Source material:
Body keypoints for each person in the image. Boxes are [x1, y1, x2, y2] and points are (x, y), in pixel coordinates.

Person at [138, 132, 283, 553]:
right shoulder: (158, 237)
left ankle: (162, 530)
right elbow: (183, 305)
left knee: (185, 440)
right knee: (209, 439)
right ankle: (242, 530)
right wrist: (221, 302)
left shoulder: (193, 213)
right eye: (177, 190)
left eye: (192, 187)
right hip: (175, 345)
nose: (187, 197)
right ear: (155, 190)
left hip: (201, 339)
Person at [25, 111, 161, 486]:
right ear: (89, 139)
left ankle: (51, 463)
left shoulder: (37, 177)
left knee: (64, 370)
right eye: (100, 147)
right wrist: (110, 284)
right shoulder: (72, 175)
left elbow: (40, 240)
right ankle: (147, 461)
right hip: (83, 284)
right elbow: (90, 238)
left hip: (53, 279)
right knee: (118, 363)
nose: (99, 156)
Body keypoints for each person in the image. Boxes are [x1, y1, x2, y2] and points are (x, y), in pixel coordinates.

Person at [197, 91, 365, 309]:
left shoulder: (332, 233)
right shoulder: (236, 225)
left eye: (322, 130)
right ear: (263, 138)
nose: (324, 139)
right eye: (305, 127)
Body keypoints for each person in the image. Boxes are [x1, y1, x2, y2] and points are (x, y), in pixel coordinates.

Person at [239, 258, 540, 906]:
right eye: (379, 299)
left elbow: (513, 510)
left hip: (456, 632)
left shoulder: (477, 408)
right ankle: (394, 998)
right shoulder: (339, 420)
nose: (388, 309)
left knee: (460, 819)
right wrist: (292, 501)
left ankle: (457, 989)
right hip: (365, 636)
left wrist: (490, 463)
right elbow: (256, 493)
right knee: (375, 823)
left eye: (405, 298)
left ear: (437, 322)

...

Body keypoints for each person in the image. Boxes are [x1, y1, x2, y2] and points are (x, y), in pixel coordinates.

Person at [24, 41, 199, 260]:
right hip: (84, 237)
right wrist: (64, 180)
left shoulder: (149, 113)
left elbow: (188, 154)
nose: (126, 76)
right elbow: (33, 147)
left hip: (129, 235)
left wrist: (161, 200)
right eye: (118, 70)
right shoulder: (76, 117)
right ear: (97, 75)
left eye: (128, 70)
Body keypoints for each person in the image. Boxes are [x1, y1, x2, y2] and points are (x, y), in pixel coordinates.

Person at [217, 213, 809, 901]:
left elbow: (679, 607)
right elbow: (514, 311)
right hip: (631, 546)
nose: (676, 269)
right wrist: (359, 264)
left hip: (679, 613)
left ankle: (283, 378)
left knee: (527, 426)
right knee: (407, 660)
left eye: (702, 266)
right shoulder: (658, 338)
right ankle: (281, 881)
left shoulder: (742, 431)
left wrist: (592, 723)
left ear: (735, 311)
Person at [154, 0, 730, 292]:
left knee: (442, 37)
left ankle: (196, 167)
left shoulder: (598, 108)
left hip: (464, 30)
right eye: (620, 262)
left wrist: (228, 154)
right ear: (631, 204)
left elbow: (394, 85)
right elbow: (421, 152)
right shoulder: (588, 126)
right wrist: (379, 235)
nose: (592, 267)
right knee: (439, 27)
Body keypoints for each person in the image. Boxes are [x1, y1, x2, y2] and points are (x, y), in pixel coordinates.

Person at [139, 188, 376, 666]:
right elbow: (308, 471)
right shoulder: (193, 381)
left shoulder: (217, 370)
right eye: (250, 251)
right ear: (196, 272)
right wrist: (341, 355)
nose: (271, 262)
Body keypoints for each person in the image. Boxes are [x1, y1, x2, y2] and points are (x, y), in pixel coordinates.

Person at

Task brief: Whatever else the listing above holds, retype exactly only the lines from the one containing "left wrist: (228, 154)" to the one containing "right shoulder: (193, 381)", both ends kept.

Solution to the exercise:
left wrist: (228, 154)
right ear: (631, 204)
left elbow: (394, 85)
right elbow: (421, 152)
right shoulder: (588, 126)
right wrist: (379, 235)
nose: (592, 267)
right knee: (439, 27)
Body keypoints for each person in the image. Boxes are [x1, y1, x2, y2] and points are (x, y), in pixel coordinates.

Person at [139, 188, 376, 666]:
right elbow: (308, 471)
right shoulder: (193, 381)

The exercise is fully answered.